Assignment: Set down again exactly the lines of the listing below that fall between the line holding "5 Issue price or consideration" and the line holding "622,981 Shares are", inclusive.

(Given records Opens)

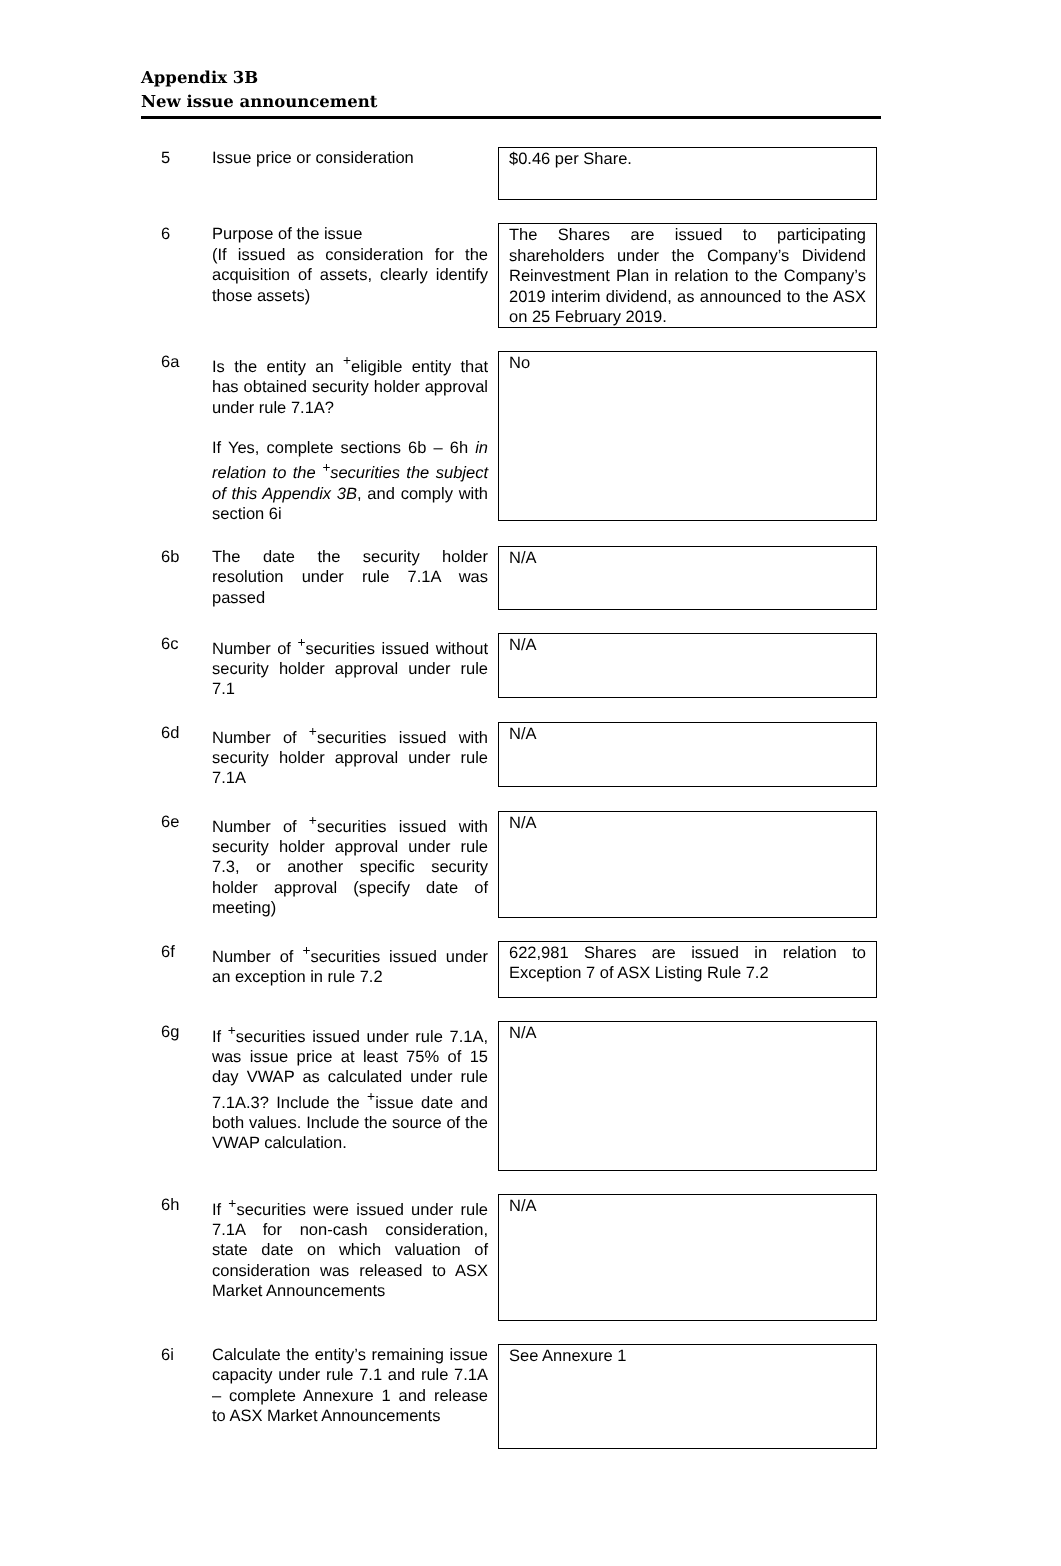Appendix 3B
New issue announcement
5 Issue price or consideration
$0.46 per Share.
6 Purpose of the issue
(If issued as consideration for the acquisition of assets, clearly identify those assets)
The Shares are issued to participating shareholders under the Company’s Dividend Reinvestment Plan in relation to the Company’s 2019 interim dividend, as announced to the ASX on 25 February 2019.
6a Is the entity an <sup>+</sup>eligible entity that has obtained security holder approval under rule 7.1A?
If Yes, complete sections 6b – 6h in relation to the <sup>+</sup>securities the subject of this Appendix 3B, and comply with section 6i
No
6b The date the security holder resolution under rule 7.1A was passed
N/A
6c Number of <sup>+</sup>securities issued without security holder approval under rule 7.1
N/A
6d Number of <sup>+</sup>securities issued with security holder approval under rule 7.1A
N/A
6e Number of <sup>+</sup>securities issued with security holder approval under rule 7.3, or another specific security holder approval (specify date of meeting)
N/A
6f Number of <sup>+</sup>securities issued under an exception in rule 7.2
622,981 Shares are issued in relation to Exception 7 of ASX Listing Rule 7.2
6g If <sup>+</sup>securities issued under rule 7.1A, was issue price at least 75% of 15 day VWAP as calculated under rule 7.1A.3? Include the <sup>+</sup>issue date and both values. Include the source of the VWAP calculation.
N/A
6h If <sup>+</sup>securities were issued under rule 7.1A for non-cash consideration, state date on which valuation of consideration was released to ASX Market Announcements
N/A
6i Calculate the entity’s remaining issue capacity under rule 7.1 and rule 7.1A – complete Annexure 1 and release to ASX Market Announcements
See Annexure 1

(Given records Closes)

Result of the task:
5 Issue price or consideration
$0.46 per Share.
6 Purpose of the issue
(If issued as consideration for the acquisition of assets, clearly identify those assets)
The Shares are issued to participating shareholders under the Company’s Dividend Reinvestment Plan in relation to the Company’s 2019 interim dividend, as announced to the ASX on 25 February 2019.
6a Is the entity an <sup>+</sup>eligible entity that has obtained security holder approval under rule 7.1A?
If Yes, complete sections 6b – 6h in relation to the <sup>+</sup>securities the subject of this Appendix 3B, and comply with section 6i
No
6b The date the security holder resolution under rule 7.1A was passed
N/A
6c Number of <sup>+</sup>securities issued without security holder approval under rule 7.1
N/A
6d Number of <sup>+</sup>securities issued with security holder approval under rule 7.1A
N/A
6e Number of <sup>+</sup>securities issued with security holder approval under rule 7.3, or another specific security holder approval (specify date of meeting)
N/A
6f Number of <sup>+</sup>securities issued under an exception in rule 7.2
622,981 Shares are issued in relation to Exception 7 of ASX Listing Rule 7.2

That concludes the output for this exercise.